Post by Tom Hagerty »

I know you asked an entirely different question which I'm not qualified to answer. But here is an article about a "magic" fix to facial skin. Many of these new tricks that improve your teeth and skin actually do more harm than good.

Here is an informative article about dermarolling, and about how this process might hasten the aging of the face:

Introduction: What is Dermarolling?

Dermarolling (or microneedling) is a practice where a tool that has mini needles affixed to a roller is rolled across the face. The reason why people use derma-rollers is because they believe that this practice will increase collagen production, reduce acne scars, and otherwise improve the appearance of their skin.

The claims of dermarolling’s benefits have no basis in biology, and dermarolling is another skin care gimmick that does more harm than good.

How Dermarolling Depletes Collagen

Collagen is a delicate structural extracellular matrix protein that exists outside the cell in the extracellular space. Collagen breaks down over the natural course of aging, which is why wrinkle formation begins around middle age. Collagen degradation can also occur from chemical damage such as cigarette smoking and from mechanical damage.

Mechanical damage is any damage done to collagen as a result of a physical stressor. Examples of physical stressors include the degradation of knee collagen as a result of long distance running, skin scraping that results in a wound, and the puncturing of skin from needles.
How does collagen degradation from mechanical damage occur? To understand, we first need to define aging.

Aging is the accumulation of damage within a body or system. Aging occurs to things that are both living and inanimate, and anything made up of matter will age because matter contains moving parts. Damage occurs as a consequence of moving parts, and those moving parts exist all the way down to the atomic and subatomic levels.

Aging will not occur at absolute 0 (0K) because atomic movement ceases, but anything warmer and you will have damage, which over time manifests in the form of age.

The example I like to give to highlight the concept of aging is this:
The year is 1986. You found a T-shirt that you loved. In fact, you loved it so much that you bought two. Your rationale for buying two is, this shirt may be worth something 32 years, and if I wear the shirt often, it will inevitably show its age and it'll lose its value. You solve this dilemma by buying two shirts, one you wear, and one you don't.

So you wear one shirt, and keep the other in a safety deposit box at your local bank.

[Dataset excerpts]
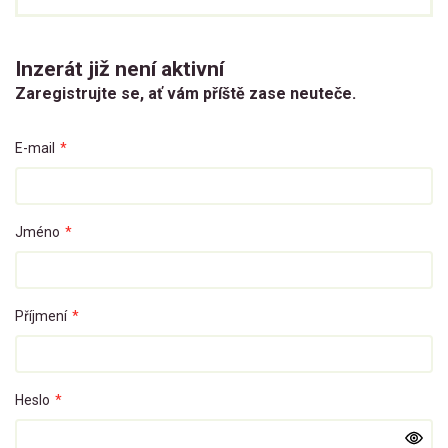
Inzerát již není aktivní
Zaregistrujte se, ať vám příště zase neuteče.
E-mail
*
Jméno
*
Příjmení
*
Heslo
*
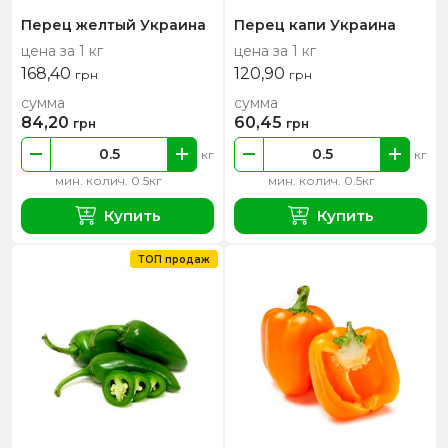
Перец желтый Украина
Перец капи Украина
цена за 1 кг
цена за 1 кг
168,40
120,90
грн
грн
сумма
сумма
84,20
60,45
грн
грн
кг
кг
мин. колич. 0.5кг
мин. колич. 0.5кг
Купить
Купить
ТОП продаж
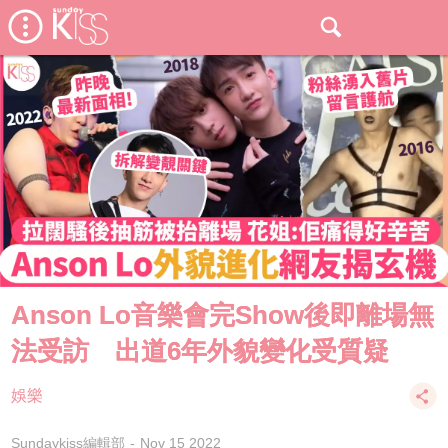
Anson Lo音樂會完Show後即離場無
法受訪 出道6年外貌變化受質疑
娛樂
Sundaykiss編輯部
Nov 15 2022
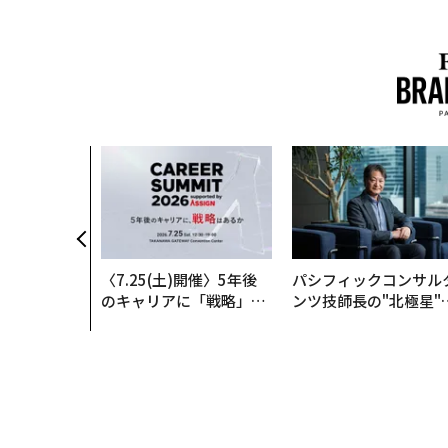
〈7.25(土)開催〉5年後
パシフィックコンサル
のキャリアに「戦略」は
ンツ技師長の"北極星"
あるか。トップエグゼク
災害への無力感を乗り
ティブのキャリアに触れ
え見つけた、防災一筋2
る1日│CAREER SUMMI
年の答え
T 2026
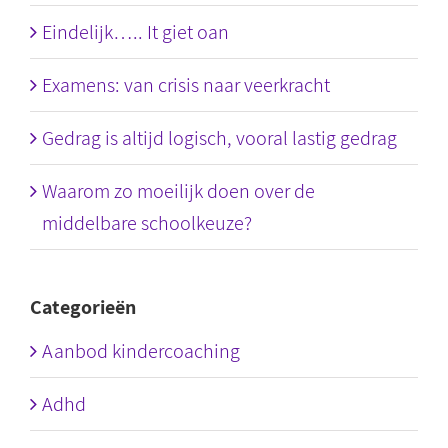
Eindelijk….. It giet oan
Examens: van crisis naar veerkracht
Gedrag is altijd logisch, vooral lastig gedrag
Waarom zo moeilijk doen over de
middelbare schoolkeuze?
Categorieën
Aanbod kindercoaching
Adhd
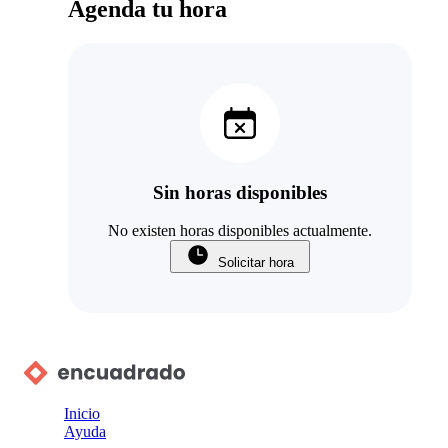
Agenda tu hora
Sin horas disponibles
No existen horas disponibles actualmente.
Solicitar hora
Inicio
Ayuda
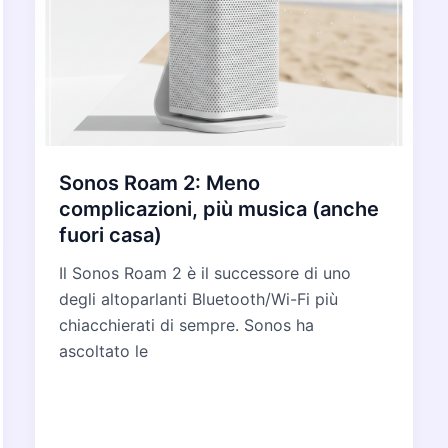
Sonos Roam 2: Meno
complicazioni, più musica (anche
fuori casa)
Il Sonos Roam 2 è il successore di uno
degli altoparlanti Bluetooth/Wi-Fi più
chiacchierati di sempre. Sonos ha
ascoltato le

■ Prompt
Repeat the part of the forum post about dermarolling starting at "Aging will not" and ending at "one you don't.".

■ Result for this exercise
Aging will not occur at absolute 0 (0K) because atomic movement ceases, but anything warmer and you will have damage, which over time manifests in the form of age.

The example I like to give to highlight the concept of aging is this:
The year is 1986. You found a T-shirt that you loved. In fact, you loved it so much that you bought two. Your rationale for buying two is, this shirt may be worth something 32 years, and if I wear the shirt often, it will inevitably show its age and it'll lose its value. You solve this dilemma by buying two shirts, one you wear, and one you don't.